NVIDIA / enroot

A simple yet powerful tool to turn traditional container/OS images into unprivileged sandboxes.
Apache License 2.0
610 stars 93 forks source link

NVIDIA-DALI Capabilities issue #100

Open gulzainali98 opened 2 years ago

gulzainali98 commented 2 years ago

I am running enroot container on slurm cluster and I am getting following error:

This is the whole error: https://pastebin.com/96CYv9fs I am trying to run training for this rep: https://github.com/m-tassano/fastdvdnet

The error mentioned in Pastebin occurs at the following line: https://github.com/m-tassano/fastdvdnet/blob/master/dataloaders.py#L102

Code works fine on the local machine. This error is occurring only on slurm cluster. I searched a bit and came across this post: https://github.com/NVIDIA/DALI/issues/2229 Which is a similar issue as mine

After going through the solutions in this issue, I found out that when running a video reader pipeline in a container, you need to explicitly enable all the capabilities. In the case of simple docker images, it can be done using the following syntax: https://github.com/NVIDIA/nvidia-docker/issues/1128#issuecomment-557930809

However, I am not sure how to achieve this task on our enroot containers?

flx42 commented 2 years ago

You can set the environment variable in your Dockerfile, or on the command line:

$ enroot import docker://nvidia/cuda:11.4.0-base
$ enroot create nvidia+cuda+11.4.0-base.sqsh 

$ NVIDIA_DRIVER_CAPABILITIES=compute,utility,video enroot start nvidia+cuda+11.4.0-base ldconfig -p | grep nvcuvid
        libnvcuvid.so.1 (libc6,x86-64) => /usr/lib/x86_64-linux-gnu/libnvcuvid.so.1

But if nvidia-smi doesn't work in the container, as you mentioned in https://github.com/NVIDIA/DALI/issues/3390#issuecomment-930492624, then you probably have a different problem.

::::

**EXERCISE:** Pick up the enroot GitHub thread on NVIDIA-DALI capabilities and write what comes after its last reply.

**RAW DATA:**

::::

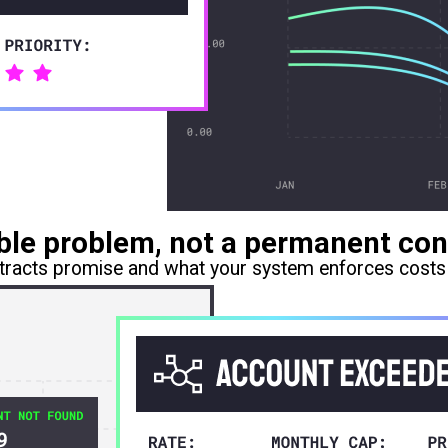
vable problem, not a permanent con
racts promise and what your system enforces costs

::::

**WRITTEN ANSWER:**
gulzainali98 commented 2 years ago

I had an admin run the commands here is the output: https://pastebin.com/vCbkgE3D

nvidia-smi is also working correctly. It's basic pipeline is executed. It's only when the video pipeline is created that the error occurs.

joernhees commented 2 years ago

interestingly when running enroot via slurm's pyxis integration the following will NOT work as one could expect:

NVIDIA_DRIVER_CAPABILITIES=all srun -p V100-16GB --ntasks=1 --gpus-per-task=1 --container-image=/netscratch/enroot/nvcr.io_nvidia_pytorch_21.08-py3.sqsh bash -c 'echo $NVIDIA_DRIVER_CAPABILITIES'
#output: 
compute,utility,video

The output here seems to be some default depending on the image rather than our env var setting. (Using the --export=... arg of srun also doesn't work and probably confuses people due to the default of passing all if not present and its parsing of , in it.)

Is it possible that the docker://nvidia/cuda:11.4.0-base image mentioned above has some ENV NVIDIA_DRIVER_CAPABILITIES=compute,utility line in their Dockerfile, which in the case of pyxis overrides the same env var from the current context?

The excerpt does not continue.